### PAGE EXTRACT

Hi Martin,

now I have some time to explain the problem. I will try to start a more comprehensive explanation than usual about the i18n implementation of OpenCA.

the current OpenCA::DBI tries to set the character set using the 'SET NAMES'
SQL command from the local locale. This SQL command is not supported
by Oracle (version 9.2).

Instead, Oracle uses either
'ALTER DATABASE <dbname> CHARACTER SET <charset>' or
'ALTER DATABASE <dbname> NATIONAL CHARACTER SET <national charset>'
to *permanently* set the desired character set for the database.

Now it would of course be easy to simply issue the commands manually
in the SQL monitor and ignore OpenCA's complaining about the failed
'SET NAMES' command.

Before doing so I was wondering to which character set I should set
the database - ISO-8859-1 would work fine for Germany but surely would
produce problems in, say, eastern Europe.

Any ideas? How about UTF8? Will OpenCA be able to handle this
correctly?

By the way: what is the point in setting the character set in the
Database depending on the current locale?

The system administrator might decide to change the locale for the
system, so this could influence all data in the database as well
if I am not completely wrong.

Generally we must support all languages because a university like mine needs to give the user the chance to use it's own native language if it is available (we call this service :) ).


Today
-----

web browser --> apache --> openca --> database

1. The web browser uses the encoding of the OpenCA language.
2. We try to set the database to the encoding of the OpenCA language.
3. The content in the database is encoded with used language encoding.

Problems:
1. What happens if a japanese guy inserts data with EUC-JP and the RA Operator uses ISO-8859-1?
2. What happens if I replace in a ISO-8859-1 text a string with EUC-JP encoding?

######

§ **WHAT TO PRODUCE**:
Reproduce the portion of the message on OpenCA's character set handling that begins at the words "now I have some" and stops after "for the database.". You can do this without the records.

### ENTRIES PROVIDED

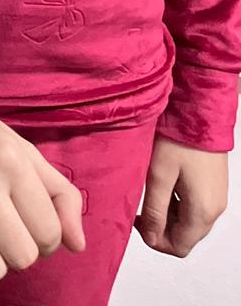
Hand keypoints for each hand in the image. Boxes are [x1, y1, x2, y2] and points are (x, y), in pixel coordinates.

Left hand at [136, 135, 228, 256]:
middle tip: (141, 204)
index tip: (138, 220)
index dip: (155, 239)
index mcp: (203, 211)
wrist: (200, 109)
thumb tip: (151, 237)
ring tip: (150, 188)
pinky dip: (177, 200)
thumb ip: (155, 210)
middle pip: (186, 235)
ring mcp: (217, 196)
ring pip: (189, 220)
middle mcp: (215, 208)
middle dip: (161, 226)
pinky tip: (164, 180)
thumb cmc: (180, 138)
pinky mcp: (214, 184)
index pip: (179, 246)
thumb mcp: (159, 174)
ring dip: (168, 212)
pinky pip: (194, 204)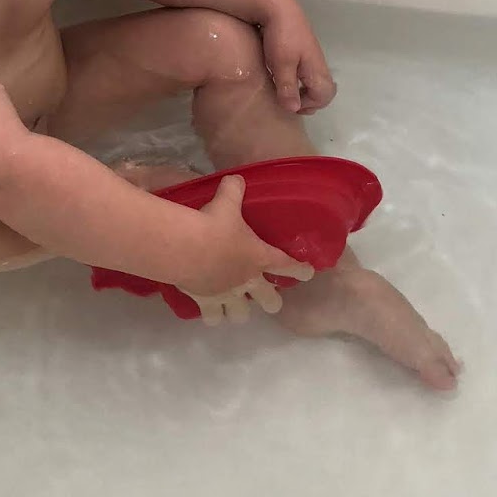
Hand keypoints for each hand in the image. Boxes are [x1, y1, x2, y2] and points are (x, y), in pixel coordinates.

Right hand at [172, 174, 313, 324]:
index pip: (288, 265)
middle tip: (266, 296)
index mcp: (259, 257)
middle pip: (270, 302)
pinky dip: (213, 315)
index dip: (301, 270)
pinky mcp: (207, 302)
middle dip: (271, 301)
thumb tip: (236, 178)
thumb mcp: (226, 201)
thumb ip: (234, 190)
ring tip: (234, 305)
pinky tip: (211, 312)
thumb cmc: (213, 224)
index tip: (309, 273)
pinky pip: (213, 318)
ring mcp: (228, 294)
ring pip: (241, 314)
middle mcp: (248, 280)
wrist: (187, 247)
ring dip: (239, 310)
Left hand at [258, 0, 335, 114]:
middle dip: (309, 99)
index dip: (310, 104)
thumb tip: (293, 109)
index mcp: (316, 68)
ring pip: (313, 80)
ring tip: (283, 91)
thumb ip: (288, 87)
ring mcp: (309, 55)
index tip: (290, 104)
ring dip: (302, 89)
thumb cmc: (281, 36)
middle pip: (323, 89)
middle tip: (289, 101)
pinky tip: (280, 76)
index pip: (324, 95)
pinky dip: (297, 79)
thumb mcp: (281, 64)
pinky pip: (305, 71)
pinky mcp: (300, 49)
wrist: (276, 6)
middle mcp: (316, 63)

######

§ **RESULT FOR THIS TASK**:
now I have some time to explain the problem. I will try to start a more comprehensive explanation than usual about the i18n implementation of OpenCA.

the current OpenCA::DBI tries to set the character set using the 'SET NAMES'
SQL command from the local locale. This SQL command is not supported
by Oracle (version 9.2).

Instead, Oracle uses either
'ALTER DATABASE <dbname> CHARACTER SET <charset>' or
'ALTER DATABASE <dbname> NATIONAL CHARACTER SET <national charset>'
to *permanently* set the desired character set for the database.